Abarhoun joined Portuguese Primeira Liga club Moreirense in June 2017 after refusing to sign a new contract with Tétouan. Abarhoun was the eighth player brought to the club by new manager Manuel Machado. He scored his only goal for the club on 10 September in a 2–0 win at Estroil Praia, their first win of the season. Machado was sacked by the club in October following a run of poor results. He went on to make 23 league and 5 cup appearances for the club in his first season, in which the club finished fourth from bottom in the league. Abarhoun was the preferred starting centre-back for the club in the first part of the 2018–19 season, under new manager Ivo Vieira, and made 1 cup and 14 league appearances.

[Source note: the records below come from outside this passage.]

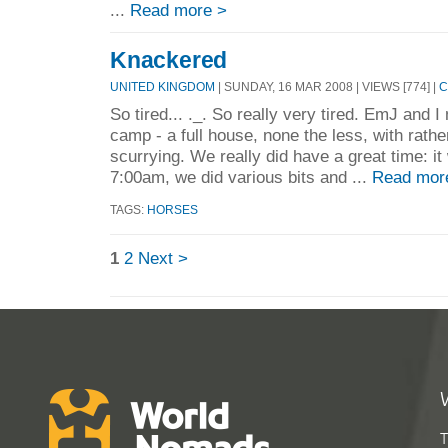
...
Read more >
Knackered
UNITED KINGDOM
| SUNDAY, 16 MAR 2008 | VIEWS [774] |
C
So tired... ._. So really very tired. EmJ and I
camp - a full house, none the less, with rathe
scurrying. We really did have a great time: it
7:00am, we did various bits and ...
Read mor
TAGS:
HORSES
1
2
Next >
T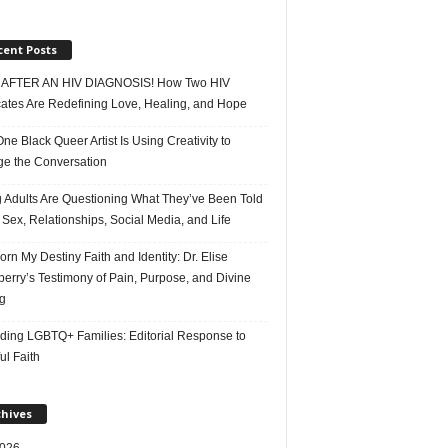
cent Posts
AFTER AN HIV DIAGNOSIS! How Two HIV
ates Are Redefining Love, Healing, and Hope
e Black Queer Artist Is Using Creativity to
e the Conversation
 Adults Are Questioning What They’ve Been Told
Sex, Relationships, Social Media, and Life
rn My Destiny Faith and Identity: Dr. Elise
erry’s Testimony of Pain, Purpose, and Divine
g
ding LGBTQ+ Families: Editorial Response to
ul Faith
chives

Abarhoun joined Turkish club Çaykur Rizespor in January 2019 on an 18-month initial contract. The transfer fee generated €200,000 for Moreirense. Rizespor manager Okan Buruk stated that Abarhoun was brought in to bolster the club's defence during their fight to avoid relegation from the Süper Lig. Abarhoun played in 16 league games for Rizespor that season and the club finished mid-table in 11th position. Abarhoun made 20 league for Rizespor in the 2019–20 season before illness ended his career. His last match was a 2–1 defeat at home to İstanbul Başakşehir on 24 February 2020. He also made one cup appearance, during a 2–1 loss away to Galatasaray in the second leg of the 8th round of the Turkish Cup on 23 January 2020.

==International career==
Abarhoun played nine games for the Morocco under-20 team and eight for the under-23 team. This included three appearances at the 2012 Summer Olympics where the team drew two games and lost one to finish third in Group D. He made his senior international debut in 2013 and went on to earn seven international caps.

==Illness and death==
In February 2020 Abarhoun reported feeling sick prior to a league match against Trabzonspor. He was taken to Istanbul's Acıbadem Hospital and was diagnosed with stomach cancer. In June 2020 a Rizespor spokesman claimed that Abarhoun was seriously ill and expected that he would not return to playing football. He was released by Rizespor at the end of the season, but continued to receive financial support from the club for his condition.

Abarhoun announced that he was recovering and feeling better in October 2020 and was hopeful of a return to football, but he died of the disease on 2 December 2020, at the age of 31.